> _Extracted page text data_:
══════════

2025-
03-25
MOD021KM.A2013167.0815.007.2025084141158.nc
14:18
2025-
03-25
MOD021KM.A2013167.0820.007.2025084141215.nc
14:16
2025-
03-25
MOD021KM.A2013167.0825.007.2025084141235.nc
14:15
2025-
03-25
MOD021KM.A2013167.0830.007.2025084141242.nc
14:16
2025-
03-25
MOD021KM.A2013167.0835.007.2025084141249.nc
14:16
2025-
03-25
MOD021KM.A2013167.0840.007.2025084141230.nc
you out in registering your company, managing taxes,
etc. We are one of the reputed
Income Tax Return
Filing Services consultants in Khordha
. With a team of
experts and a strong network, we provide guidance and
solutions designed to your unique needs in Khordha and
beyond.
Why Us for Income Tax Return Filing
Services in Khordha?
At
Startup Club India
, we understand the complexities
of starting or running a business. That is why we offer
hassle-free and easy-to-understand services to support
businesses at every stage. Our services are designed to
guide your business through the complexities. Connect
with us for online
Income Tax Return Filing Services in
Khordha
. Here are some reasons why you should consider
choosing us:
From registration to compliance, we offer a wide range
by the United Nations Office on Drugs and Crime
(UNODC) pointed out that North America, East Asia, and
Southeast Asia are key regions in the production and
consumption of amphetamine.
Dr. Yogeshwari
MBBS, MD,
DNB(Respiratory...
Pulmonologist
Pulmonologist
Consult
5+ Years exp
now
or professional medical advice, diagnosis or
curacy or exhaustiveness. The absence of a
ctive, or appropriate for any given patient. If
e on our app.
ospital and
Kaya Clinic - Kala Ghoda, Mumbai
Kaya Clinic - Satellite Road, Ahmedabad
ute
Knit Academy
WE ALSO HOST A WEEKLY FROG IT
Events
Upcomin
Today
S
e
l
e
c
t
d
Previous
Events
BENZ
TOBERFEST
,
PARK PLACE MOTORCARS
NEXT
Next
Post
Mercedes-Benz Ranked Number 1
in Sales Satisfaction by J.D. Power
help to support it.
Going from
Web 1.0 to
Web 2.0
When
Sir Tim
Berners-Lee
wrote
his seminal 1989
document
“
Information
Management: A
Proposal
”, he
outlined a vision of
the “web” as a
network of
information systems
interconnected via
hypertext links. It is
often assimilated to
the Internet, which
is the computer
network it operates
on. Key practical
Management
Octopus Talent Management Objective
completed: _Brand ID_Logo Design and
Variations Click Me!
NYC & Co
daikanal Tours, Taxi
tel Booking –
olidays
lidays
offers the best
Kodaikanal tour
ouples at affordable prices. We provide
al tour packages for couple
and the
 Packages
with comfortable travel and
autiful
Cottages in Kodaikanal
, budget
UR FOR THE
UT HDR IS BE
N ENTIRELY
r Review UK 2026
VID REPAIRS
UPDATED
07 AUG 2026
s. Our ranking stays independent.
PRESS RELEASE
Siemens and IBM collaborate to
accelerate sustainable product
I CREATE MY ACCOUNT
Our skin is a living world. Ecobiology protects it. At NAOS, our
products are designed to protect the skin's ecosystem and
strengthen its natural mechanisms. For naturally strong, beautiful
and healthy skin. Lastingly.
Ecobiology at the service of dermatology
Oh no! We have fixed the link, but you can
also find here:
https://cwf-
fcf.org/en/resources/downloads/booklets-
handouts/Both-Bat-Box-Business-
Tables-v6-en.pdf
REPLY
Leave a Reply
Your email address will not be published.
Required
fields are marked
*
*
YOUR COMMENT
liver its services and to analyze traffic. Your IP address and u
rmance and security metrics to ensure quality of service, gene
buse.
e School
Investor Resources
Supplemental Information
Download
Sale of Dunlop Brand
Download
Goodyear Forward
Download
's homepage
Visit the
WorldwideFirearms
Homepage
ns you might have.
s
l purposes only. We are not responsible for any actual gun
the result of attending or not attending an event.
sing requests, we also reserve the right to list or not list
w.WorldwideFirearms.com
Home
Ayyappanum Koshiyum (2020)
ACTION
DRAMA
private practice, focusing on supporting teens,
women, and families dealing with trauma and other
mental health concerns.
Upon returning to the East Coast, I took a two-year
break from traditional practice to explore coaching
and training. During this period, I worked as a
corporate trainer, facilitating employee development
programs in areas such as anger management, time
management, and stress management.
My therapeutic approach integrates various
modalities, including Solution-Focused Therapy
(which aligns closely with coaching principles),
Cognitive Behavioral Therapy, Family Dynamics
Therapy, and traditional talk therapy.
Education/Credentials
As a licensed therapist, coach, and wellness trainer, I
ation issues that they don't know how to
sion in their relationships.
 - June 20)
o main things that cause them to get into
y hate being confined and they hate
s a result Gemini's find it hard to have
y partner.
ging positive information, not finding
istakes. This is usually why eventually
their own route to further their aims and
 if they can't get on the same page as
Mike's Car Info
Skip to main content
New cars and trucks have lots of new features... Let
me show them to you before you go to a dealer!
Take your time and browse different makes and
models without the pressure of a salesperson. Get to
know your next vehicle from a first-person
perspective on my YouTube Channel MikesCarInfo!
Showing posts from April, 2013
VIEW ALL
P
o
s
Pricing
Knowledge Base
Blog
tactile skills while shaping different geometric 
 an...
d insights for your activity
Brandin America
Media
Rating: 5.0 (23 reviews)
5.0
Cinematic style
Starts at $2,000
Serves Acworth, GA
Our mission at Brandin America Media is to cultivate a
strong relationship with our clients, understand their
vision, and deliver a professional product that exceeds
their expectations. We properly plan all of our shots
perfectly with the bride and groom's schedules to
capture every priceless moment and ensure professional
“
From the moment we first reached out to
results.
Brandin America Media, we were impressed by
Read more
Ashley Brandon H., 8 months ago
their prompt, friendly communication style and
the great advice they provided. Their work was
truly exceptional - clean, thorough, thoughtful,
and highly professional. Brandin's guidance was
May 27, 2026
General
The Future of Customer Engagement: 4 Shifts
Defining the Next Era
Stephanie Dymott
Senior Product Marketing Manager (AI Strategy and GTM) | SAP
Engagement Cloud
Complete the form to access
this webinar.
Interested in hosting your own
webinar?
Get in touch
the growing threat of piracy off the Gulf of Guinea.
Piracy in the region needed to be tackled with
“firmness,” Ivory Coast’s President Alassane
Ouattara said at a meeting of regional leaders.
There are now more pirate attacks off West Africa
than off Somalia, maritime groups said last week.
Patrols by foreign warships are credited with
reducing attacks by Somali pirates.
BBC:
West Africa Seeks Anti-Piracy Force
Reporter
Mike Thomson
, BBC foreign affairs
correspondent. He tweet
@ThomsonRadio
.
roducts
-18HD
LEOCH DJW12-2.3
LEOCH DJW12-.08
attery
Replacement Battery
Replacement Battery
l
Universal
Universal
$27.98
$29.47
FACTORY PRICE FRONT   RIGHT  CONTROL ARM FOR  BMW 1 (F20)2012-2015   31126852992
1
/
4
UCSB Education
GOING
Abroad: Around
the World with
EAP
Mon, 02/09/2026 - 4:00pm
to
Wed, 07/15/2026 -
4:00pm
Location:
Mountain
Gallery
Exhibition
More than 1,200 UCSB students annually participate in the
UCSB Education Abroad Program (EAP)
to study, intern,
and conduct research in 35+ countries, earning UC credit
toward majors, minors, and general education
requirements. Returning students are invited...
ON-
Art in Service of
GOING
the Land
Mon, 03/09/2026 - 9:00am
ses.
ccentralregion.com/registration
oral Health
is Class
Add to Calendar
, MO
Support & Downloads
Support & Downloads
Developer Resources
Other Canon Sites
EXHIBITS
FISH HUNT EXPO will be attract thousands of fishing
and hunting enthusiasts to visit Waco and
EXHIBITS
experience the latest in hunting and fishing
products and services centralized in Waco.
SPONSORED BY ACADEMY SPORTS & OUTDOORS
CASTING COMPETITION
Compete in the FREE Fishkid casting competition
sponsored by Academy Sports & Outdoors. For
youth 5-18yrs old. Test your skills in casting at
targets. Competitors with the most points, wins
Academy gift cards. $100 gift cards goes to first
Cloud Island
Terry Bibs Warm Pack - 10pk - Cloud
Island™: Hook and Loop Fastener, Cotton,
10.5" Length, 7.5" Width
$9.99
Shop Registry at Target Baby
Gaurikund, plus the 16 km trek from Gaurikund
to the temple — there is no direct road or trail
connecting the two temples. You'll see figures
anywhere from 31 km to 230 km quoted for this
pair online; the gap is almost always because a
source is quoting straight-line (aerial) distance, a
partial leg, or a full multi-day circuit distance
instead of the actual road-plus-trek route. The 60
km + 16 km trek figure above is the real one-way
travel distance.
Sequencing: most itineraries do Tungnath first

══════════

> _Your instructions_:
Duplicate the lines of the records from the first line through the line containing "From registration to", keeping both of those lines.

> _Task answer_:
2025-
03-25
MOD021KM.A2013167.0815.007.2025084141158.nc
14:18
2025-
03-25
MOD021KM.A2013167.0820.007.2025084141215.nc
14:16
2025-
03-25
MOD021KM.A2013167.0825.007.2025084141235.nc
14:15
2025-
03-25
MOD021KM.A2013167.0830.007.2025084141242.nc
14:16
2025-
03-25
MOD021KM.A2013167.0835.007.2025084141249.nc
14:16
2025-
03-25
MOD021KM.A2013167.0840.007.2025084141230.nc
you out in registering your company, managing taxes,
etc. We are one of the reputed
Income Tax Return
Filing Services consultants in Khordha
. With a team of
experts and a strong network, we provide guidance and
solutions designed to your unique needs in Khordha and
beyond.
Why Us for Income Tax Return Filing
Services in Khordha?
At
Startup Club India
, we understand the complexities
of starting or running a business. That is why we offer
hassle-free and easy-to-understand services to support
businesses at every stage. Our services are designed to
guide your business through the complexities. Connect
with us for online
Income Tax Return Filing Services in
Khordha
. Here are some reasons why you should consider
choosing us:
From registration to compliance, we offer a wide range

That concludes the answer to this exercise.